Table 1 Speaker identification error rates (%) by ML-GMM, MCE-GMM, SVM, and the proposed DSW-GMM

The proposed DSW-GMM approach produces significantly better performance over all SNR conditions compared with the other three methods. The error reductions gained by the DSW-GMM technique over the baseline ML-GMM method are above 10%. These results confirm the effectiveness of the proposed approach in improving speaker identification performance over various noisy conditions. The largest error reduction is achieved in the clean condition. The acoustic-phonetic classification becomes more accurate in the higher SNR conditions. Therefore, we believe that the largest error reduction in the clean condition largely resulted from the most accurate acoustic-phonetic classification.

5 Conclusions

In automatic speaker identification, a major technical goal can be to extract the speaker information from input speech signals as effective as possible and thus to maximize the identification performance. Speech signals consist of phones, and it can be said that each phone has different extent of speaker information.

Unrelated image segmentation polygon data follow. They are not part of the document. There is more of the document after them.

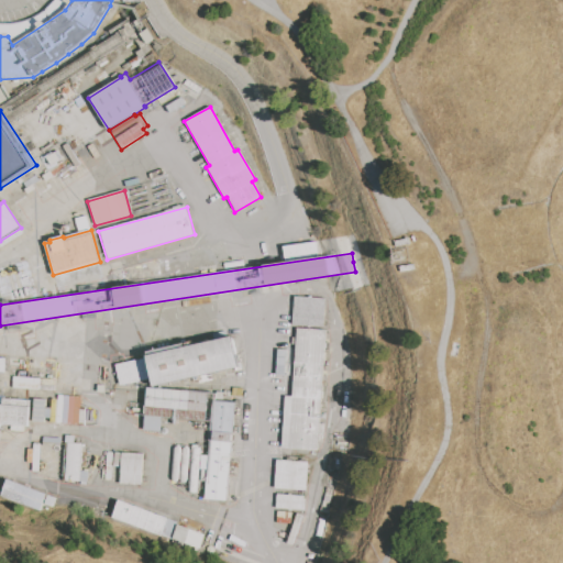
[(294,297),(327,299),(324,328),(291,326),(294,297)]
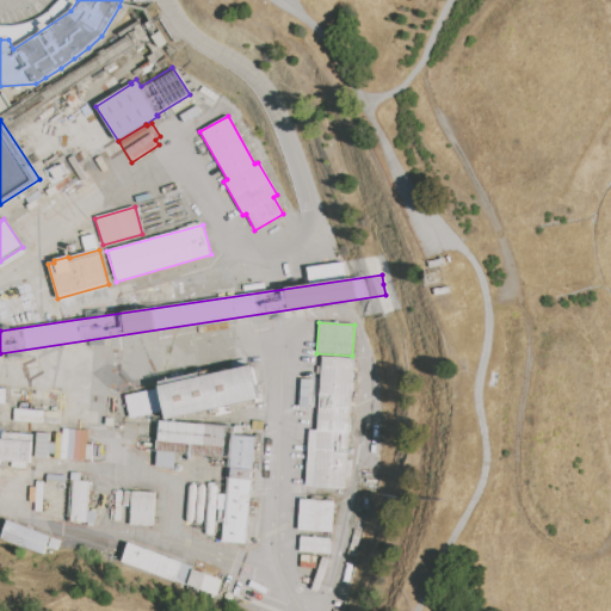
[(323,357),(357,359),(345,491),(304,487),(309,431),(318,432),(323,357)]
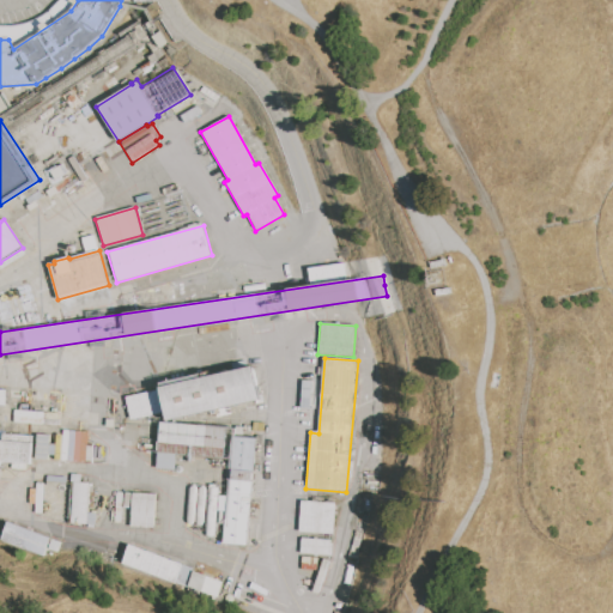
[(126,398),(161,389),(161,388),(253,368),(260,400),(167,422),(165,412),(131,420),(126,398)]
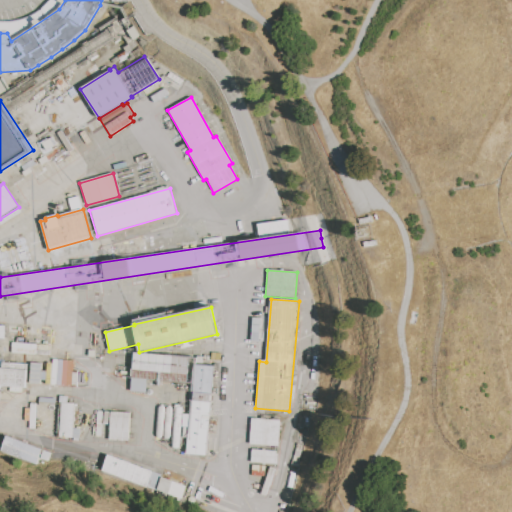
[(134,353),(189,358),(187,384),(147,380),(146,393),(130,392),(134,353)]
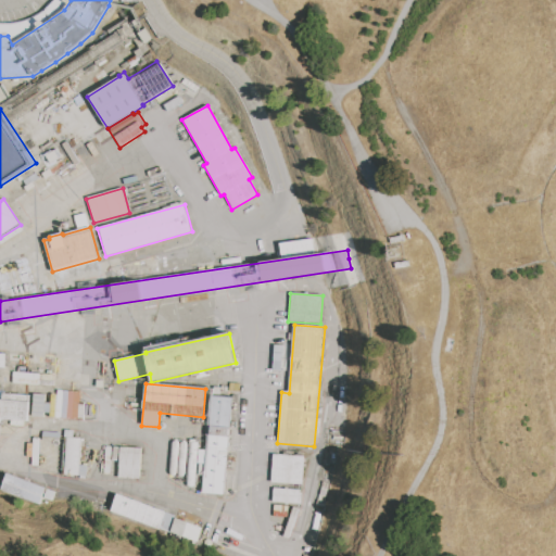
[(78,392),(57,390),(53,416),(81,419),(83,405),(77,404),(78,392)]
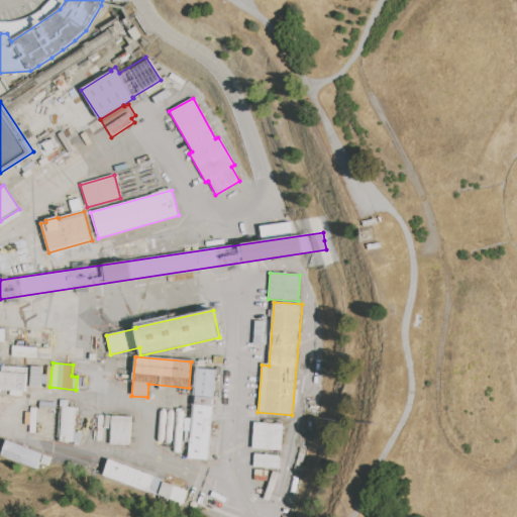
[(0,389),(17,396),(20,396),(25,385),(25,368),(0,366),(0,389)]
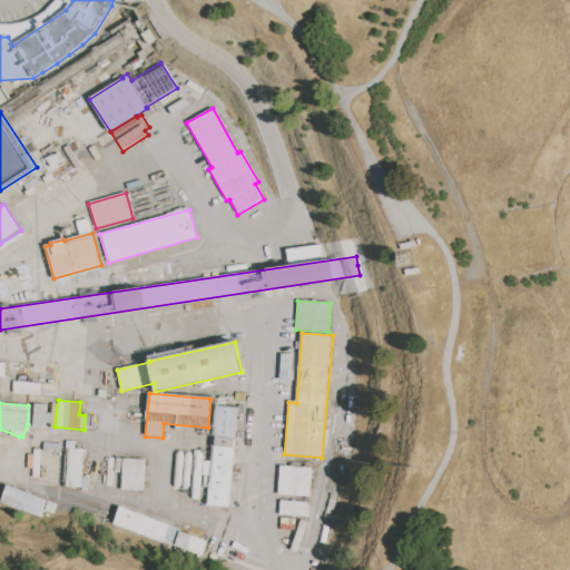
[(238,409),(229,508),(207,505),(216,406),(238,409)]
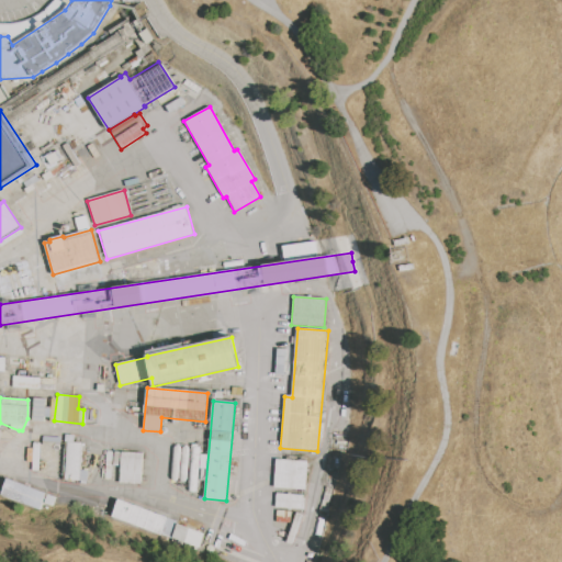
[(80,481),(65,480),(67,442),(65,442),(65,436),(75,436),(74,442),(81,444),(80,471),(88,471),(88,482),(86,482),(86,485),(80,484),(80,481)]
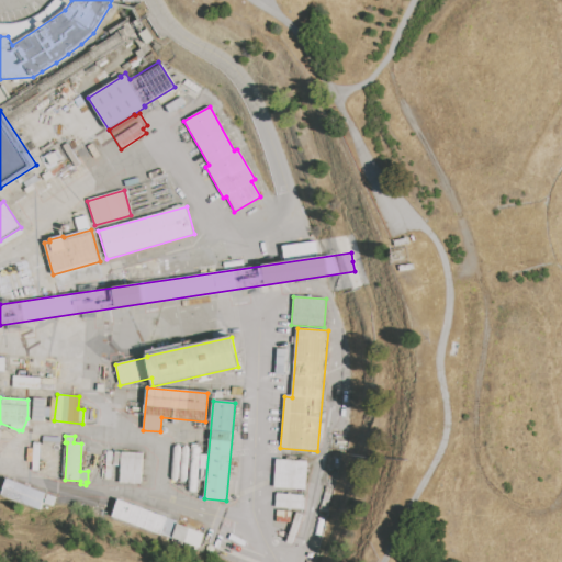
[(42,458),(43,437),(62,438),(62,444),(65,444),(65,459),(42,458)]
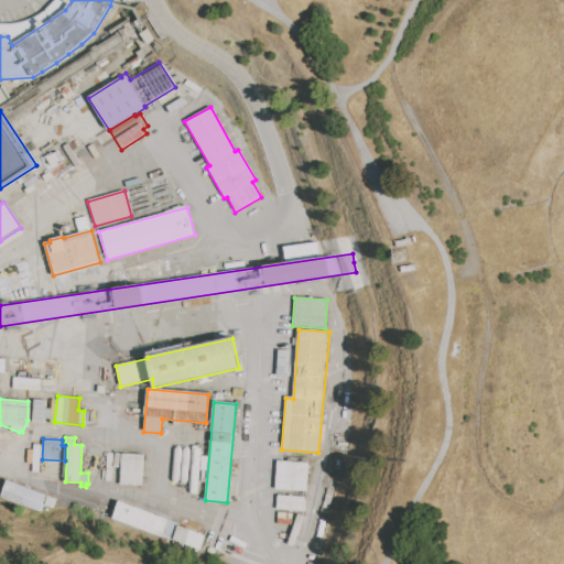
[(93,443),(120,446),(119,452),(91,448),(93,443)]
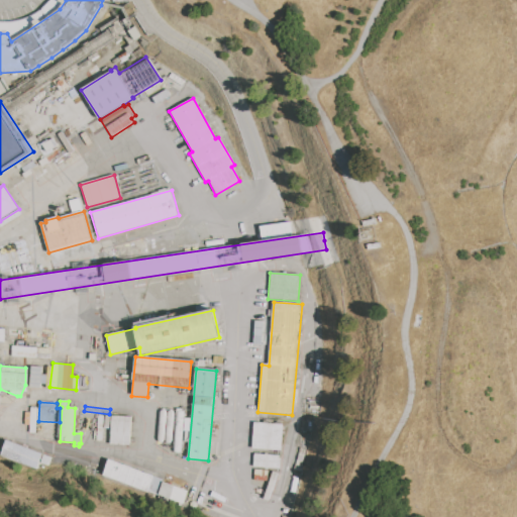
[(29,433),(29,426),(23,425),(24,412),(30,413),(31,407),(35,408),(33,434),(29,433)]
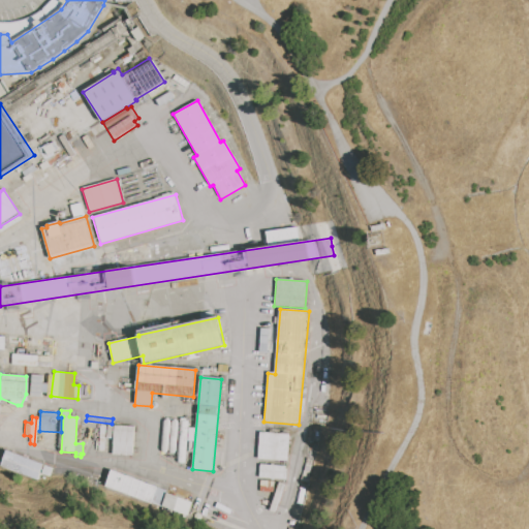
[(98,452),(100,425),(112,426),(110,453),(98,452)]
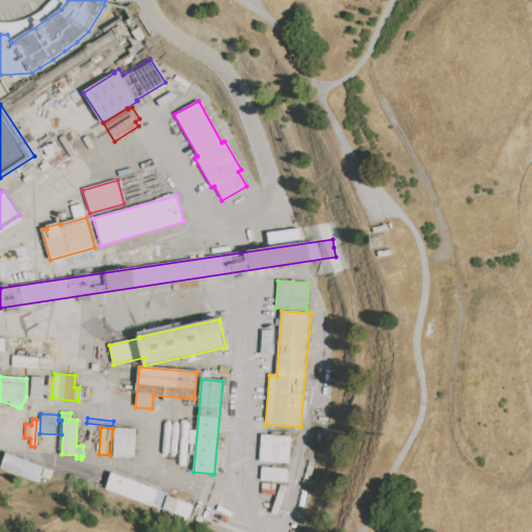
[(113,458),(114,428),(135,429),(134,458),(113,458)]
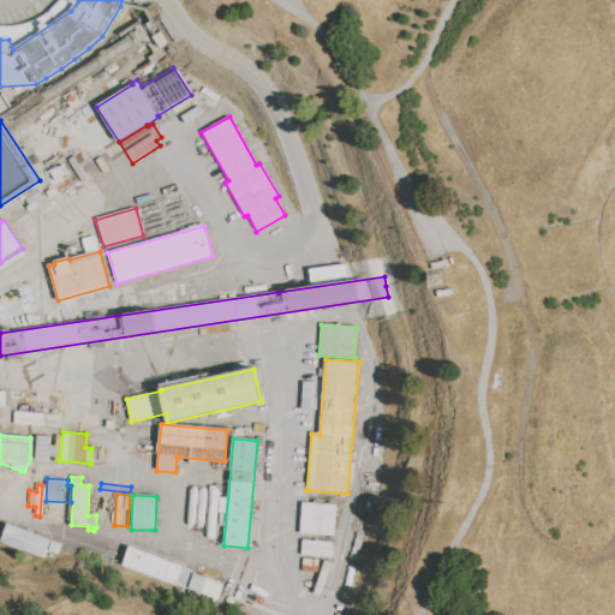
[(43,518),(45,502),(70,505),(69,520),(43,518)]
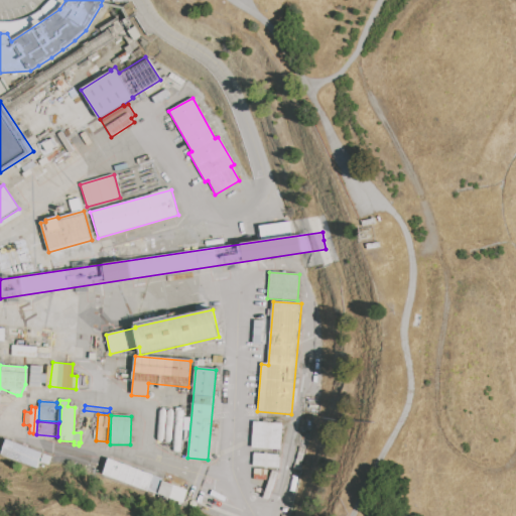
[(253,421),(283,423),(281,450),(251,448),(253,421)]
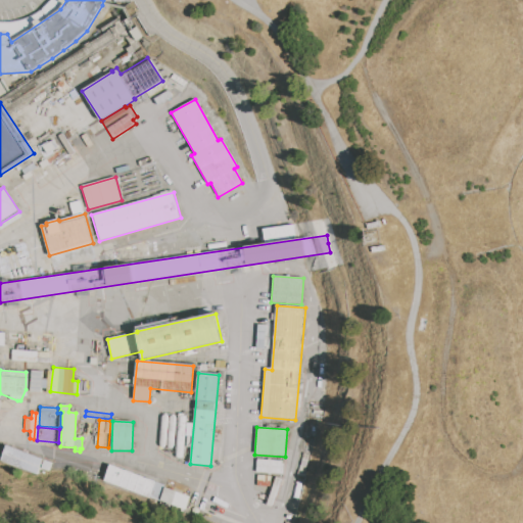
[(0,461),(5,446),(42,460),(36,475),(0,461)]
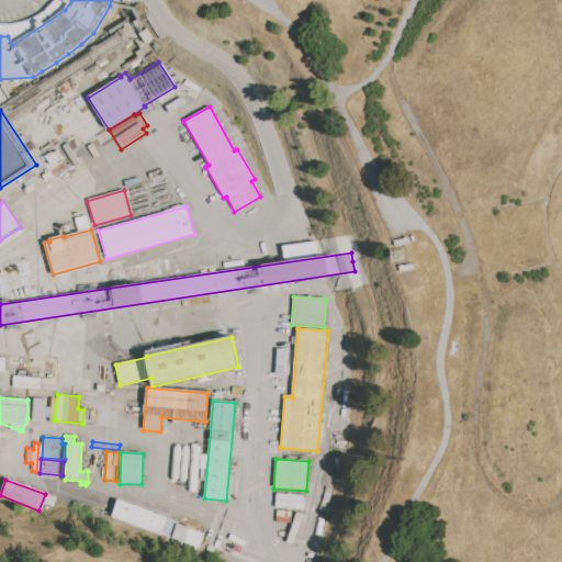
[(277,494),(303,495),(303,498),(305,498),(305,510),(276,509),(277,494)]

For this reason, it is expected that higher speaker identification performance can be achieved if scores involved in the decision process are treated discriminatively according to their acoustic or phonetic class. Discriminative training of mixture weights in GMM can be based on this approach. However, the number of mixture weights in GMMs for speaker identification is usually very large because each GMM should span not only speaker space but also phonetic space. The discriminative training of mixture weights in this large-sized GMM tends to produce low performance improvement. To overcome this drawback of the conventional mixture weight-based discriminative training approach in the discriminative scoring process which is based on the acoustic or phonetic classes of input speech signals, we propose a new speaker identification technique which is based on the discriminative likelihood score weighting scheme using acoustic-phonetic classification. The proposed technique utilizes optimally weighted frame-level log-likelihood scores for speaker identification. In performance evaluation conducted on the Aurora noise-corrupted TIMIT database, the proposed method showed significantly higher performance compared with other well-known speaker identification approaches such as ML-GMM. MCE-GMM, and SVM.